ИСХОДНЫЙ ТЕКСТ>
________________________

В феврале или марте Дутя предложила мне работу, очень увлекшую меня. При Госиздате организовывалось отделение по массовому издательству книг для сельских читателей. Возглавил это отделение известный профессор русской литературы С. Предполагалось сокращение ряда крупнейших литературных произведений. Дутя была знакома с профессором и от него узнала, что издательству требуются сотрудники для обработки и сокращения отобранных книг. Сестра предложила мне попробовать свои силы на этой работе. Я ухватилась за предложение обеими руками. Литературная работа всегда влекла меня. В Гизе, поговоривши со мной, профессор С. предложил мне взять для пробы роман Джека Лондона «Мартин Иден». В случае удачи роман будет принят к печати, а я зачислена в штат сотрудников. Дни и ночи просиживала я за работой. Очень волновалась, чувствовала большую ответственность. Я любила Лондона, а «Мартина Идена» считала прекрасной книгой. Изо всех сил старалась я не исказить, не обеднить автора, сохранить его литературный стиль и в то же время уложиться в нужное количество листов. Работу я проделала. Прочитала отцу и получила его одобрение. Только мы с отцом недоумевали, почему была выбрана эта вещь, так не вязалась она с соответствующими установками большевиков, была, как говорится, «не созвучна с переживаемой нами эпохой».

Я понесла листы в Гиз. Я трепетала. Я не была уверена в себе: ведь это был мой первый литературный опыт.

Через неделю мне вернули рукопись. Редактор нашел ее неподходящей. Конечно, я была очень огорчена. Я заглянула в рукопись. Вся она была испещрена пометками, исправлениями. Чуть не бегом мчалась я домой. Хотелось ознакомиться с ошибками. Я забралась в самый уединенный уголок зоосада и погрузилась в чтение.

Домой, к папе, я влетела взбешенная. Я потрясала листами и задыхалась от волнения. Ни с одним исправлением я не была согласна. Мало того, я находила их неверными, неграмотными. Многие из них исправляли не меня, а Лондона. Я показывала свою рукопись всем, кто соглашался смотреть. Никто не понимал причины исправлений.

Тогда я отправилась в Гиз. Я добилась свидания с профессором. Чуть не со слезами на глазах доказывала я свою правоту, просила об объяснении допущенных ошибок. Он взял рукопись и начал листать. Мне кажется, ему стало жаль меня. Он сказал, что сам посмотрит мою рукопись и тогда скажет мне свое мнение. За ответом он просил зайти недельки через две, так как очень занят. Окончательный отзыв профессора окрылил меня. Казалось, чему было радоваться? Профессор сказал, что вещь не пойдет по независящим от него обстоятельствам, но что он не согласен с исправлениями, что он считает мою работу удачной. Литературная сторона сокращений его вполне удовлетворяла. Не моя вина, а вина Гиза, сама вещь была выбрана неудачно. Она не подходит по тематике для изб-читален. Профессор сказал, что намерен принять меня в число сотрудников и просил зайти к нему в концу месяца, так как сейчас они загружены другой, срочной работой. Я обещала зайти. Я страшно хотела зайти, примкнуть к литературной работе, но сомнения мучили меня. «Мартин Иден» оказался неподходящим для редакции, окажутся ли подходящими по содержанию для меня те книги, которые предложат мне для сокращения? Смогу ли я взять социальный заказ? Соблазн литературной работы был велик. Устою ли я перед соблазном?

________________________

ЗАДАНИЕ 1> Перескажите короче абзац исходного текста, который начинается словами «Домой, к папе, я влетела взбешенная», сохранив его основные факты.
ЗАДАНИЕ 2>
Ответьте, пожалуйста, на вопросы по исходному тексту, по одному на строку:
(a) Какой роман профессор С. предложил взять для пробы?
(b) Через какое время рукопись вернули?
(c) Через сколько времени профессор попросил зайти за ответом?

ВХОДНЫЕ ДАННЫЕ>
________________________

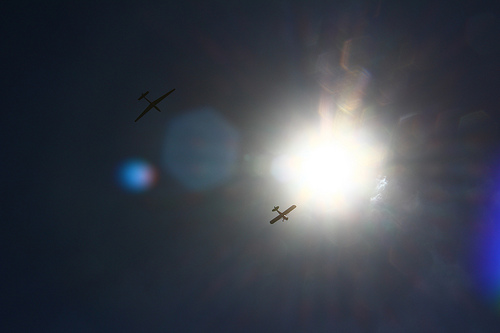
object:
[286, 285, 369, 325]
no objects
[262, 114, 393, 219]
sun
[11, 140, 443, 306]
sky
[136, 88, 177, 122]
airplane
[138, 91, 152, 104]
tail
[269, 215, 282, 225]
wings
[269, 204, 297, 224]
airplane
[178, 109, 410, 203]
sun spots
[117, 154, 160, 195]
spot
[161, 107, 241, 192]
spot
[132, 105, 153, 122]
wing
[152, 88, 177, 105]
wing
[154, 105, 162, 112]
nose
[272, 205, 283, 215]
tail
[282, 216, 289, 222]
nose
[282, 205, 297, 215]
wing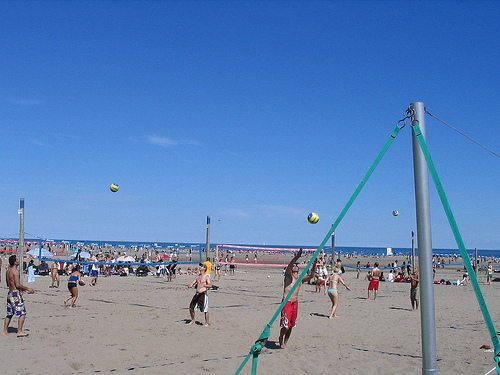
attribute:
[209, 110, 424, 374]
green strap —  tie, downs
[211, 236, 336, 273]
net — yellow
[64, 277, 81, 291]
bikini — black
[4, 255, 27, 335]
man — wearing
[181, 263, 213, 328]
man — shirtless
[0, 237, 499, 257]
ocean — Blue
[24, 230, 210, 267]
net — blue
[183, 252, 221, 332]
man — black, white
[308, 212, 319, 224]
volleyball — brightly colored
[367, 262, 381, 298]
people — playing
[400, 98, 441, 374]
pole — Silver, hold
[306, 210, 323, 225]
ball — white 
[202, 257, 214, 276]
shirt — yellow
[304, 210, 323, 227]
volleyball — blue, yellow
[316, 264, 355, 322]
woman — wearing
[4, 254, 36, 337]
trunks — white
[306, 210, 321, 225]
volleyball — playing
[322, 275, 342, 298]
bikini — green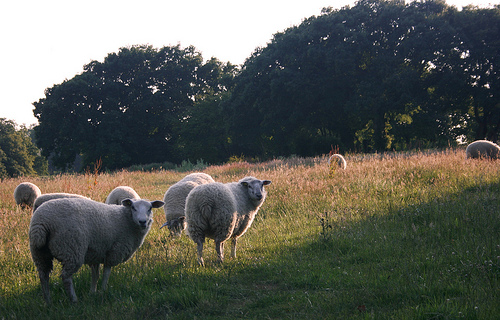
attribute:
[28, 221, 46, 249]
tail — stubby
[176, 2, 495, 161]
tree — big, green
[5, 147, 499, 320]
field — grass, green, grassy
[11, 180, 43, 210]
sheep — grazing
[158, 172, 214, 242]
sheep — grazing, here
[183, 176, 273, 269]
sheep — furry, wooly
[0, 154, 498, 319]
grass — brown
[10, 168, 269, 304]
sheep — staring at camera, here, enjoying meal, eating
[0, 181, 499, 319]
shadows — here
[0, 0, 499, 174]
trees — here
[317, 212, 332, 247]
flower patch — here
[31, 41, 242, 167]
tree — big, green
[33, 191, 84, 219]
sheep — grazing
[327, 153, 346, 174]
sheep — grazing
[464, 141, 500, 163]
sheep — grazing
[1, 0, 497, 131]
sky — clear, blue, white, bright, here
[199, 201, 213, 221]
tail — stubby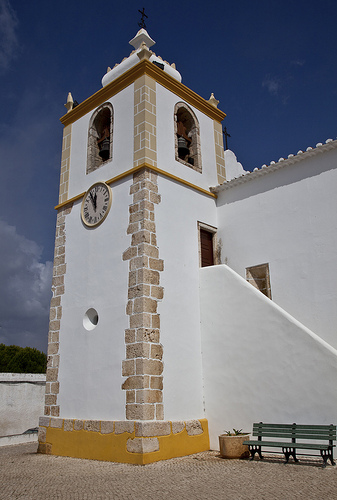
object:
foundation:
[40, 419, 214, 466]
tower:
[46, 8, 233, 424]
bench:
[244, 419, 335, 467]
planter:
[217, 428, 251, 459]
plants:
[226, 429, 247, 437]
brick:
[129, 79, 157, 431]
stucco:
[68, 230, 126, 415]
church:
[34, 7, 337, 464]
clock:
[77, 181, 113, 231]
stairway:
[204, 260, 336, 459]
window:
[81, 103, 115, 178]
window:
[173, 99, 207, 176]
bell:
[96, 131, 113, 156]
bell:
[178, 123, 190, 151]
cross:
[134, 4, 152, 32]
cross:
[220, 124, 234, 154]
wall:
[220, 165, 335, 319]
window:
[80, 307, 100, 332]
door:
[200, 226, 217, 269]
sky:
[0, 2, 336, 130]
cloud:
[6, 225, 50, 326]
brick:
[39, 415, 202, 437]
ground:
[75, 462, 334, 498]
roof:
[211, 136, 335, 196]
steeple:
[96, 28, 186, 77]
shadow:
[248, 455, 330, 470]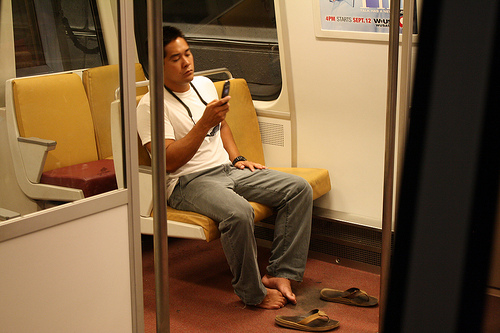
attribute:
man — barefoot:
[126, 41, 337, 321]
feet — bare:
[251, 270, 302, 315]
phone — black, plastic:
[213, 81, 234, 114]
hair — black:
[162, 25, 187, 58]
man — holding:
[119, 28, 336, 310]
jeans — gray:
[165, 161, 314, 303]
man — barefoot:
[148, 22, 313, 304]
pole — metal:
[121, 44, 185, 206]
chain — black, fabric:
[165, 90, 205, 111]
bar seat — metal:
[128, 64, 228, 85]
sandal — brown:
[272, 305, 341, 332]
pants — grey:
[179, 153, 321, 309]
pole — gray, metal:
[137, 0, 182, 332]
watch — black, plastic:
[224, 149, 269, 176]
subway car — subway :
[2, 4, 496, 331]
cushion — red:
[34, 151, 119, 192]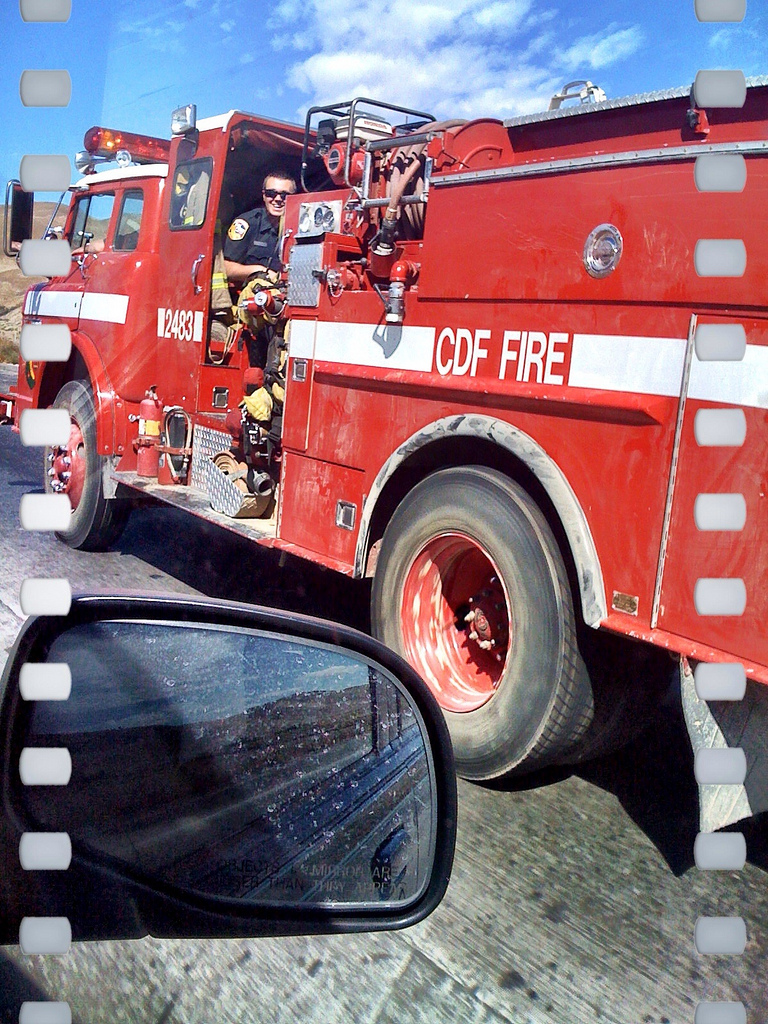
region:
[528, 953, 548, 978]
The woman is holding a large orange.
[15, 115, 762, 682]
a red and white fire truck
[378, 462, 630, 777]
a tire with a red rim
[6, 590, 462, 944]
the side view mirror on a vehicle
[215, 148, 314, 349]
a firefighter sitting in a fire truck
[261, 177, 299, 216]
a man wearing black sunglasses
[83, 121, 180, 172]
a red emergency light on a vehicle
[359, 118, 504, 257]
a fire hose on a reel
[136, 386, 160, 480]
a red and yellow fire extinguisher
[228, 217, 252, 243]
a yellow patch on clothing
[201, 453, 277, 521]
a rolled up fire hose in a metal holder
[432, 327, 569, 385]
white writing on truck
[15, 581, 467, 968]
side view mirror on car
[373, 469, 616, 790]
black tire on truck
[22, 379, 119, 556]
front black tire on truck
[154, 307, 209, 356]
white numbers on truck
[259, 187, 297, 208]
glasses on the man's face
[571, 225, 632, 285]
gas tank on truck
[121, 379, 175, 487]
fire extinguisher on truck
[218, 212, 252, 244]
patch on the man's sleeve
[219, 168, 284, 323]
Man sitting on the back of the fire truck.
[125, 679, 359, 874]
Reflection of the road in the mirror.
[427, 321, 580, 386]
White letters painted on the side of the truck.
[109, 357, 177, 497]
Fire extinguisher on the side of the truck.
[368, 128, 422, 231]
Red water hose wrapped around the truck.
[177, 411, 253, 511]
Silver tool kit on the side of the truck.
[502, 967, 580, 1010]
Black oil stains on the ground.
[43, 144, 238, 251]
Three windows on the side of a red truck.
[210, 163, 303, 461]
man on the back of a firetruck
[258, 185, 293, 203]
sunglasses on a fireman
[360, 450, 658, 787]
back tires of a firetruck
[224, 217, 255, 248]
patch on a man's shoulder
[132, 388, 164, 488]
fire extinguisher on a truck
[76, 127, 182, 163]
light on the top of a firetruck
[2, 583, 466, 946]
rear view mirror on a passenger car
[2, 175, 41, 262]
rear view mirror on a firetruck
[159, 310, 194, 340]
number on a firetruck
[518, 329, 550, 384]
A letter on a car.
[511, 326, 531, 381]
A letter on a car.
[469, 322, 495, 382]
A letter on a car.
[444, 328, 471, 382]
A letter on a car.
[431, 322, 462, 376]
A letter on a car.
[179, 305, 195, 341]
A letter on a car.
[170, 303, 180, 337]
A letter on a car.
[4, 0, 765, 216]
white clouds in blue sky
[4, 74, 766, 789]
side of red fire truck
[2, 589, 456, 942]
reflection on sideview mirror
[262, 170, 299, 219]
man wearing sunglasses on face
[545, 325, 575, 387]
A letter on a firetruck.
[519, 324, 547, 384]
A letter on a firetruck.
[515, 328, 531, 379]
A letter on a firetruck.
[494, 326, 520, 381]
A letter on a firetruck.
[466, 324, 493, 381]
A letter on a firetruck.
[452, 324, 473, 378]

________________________

ОТВЕТ 1> Я вернулась к отцу в ярости и не согласилась ни с одной правкой. Я считала их неверными и неграмотными, а многие из них исправляли не меня, а Лондона. Рукопись я показывала всем, кто соглашался смотреть, но никто не понимал причины исправлений.

ОТВЕТ 2>
(a) «Мартин Иден» Джека Лондона.
(b) Через неделю.
(c) Недельки через две.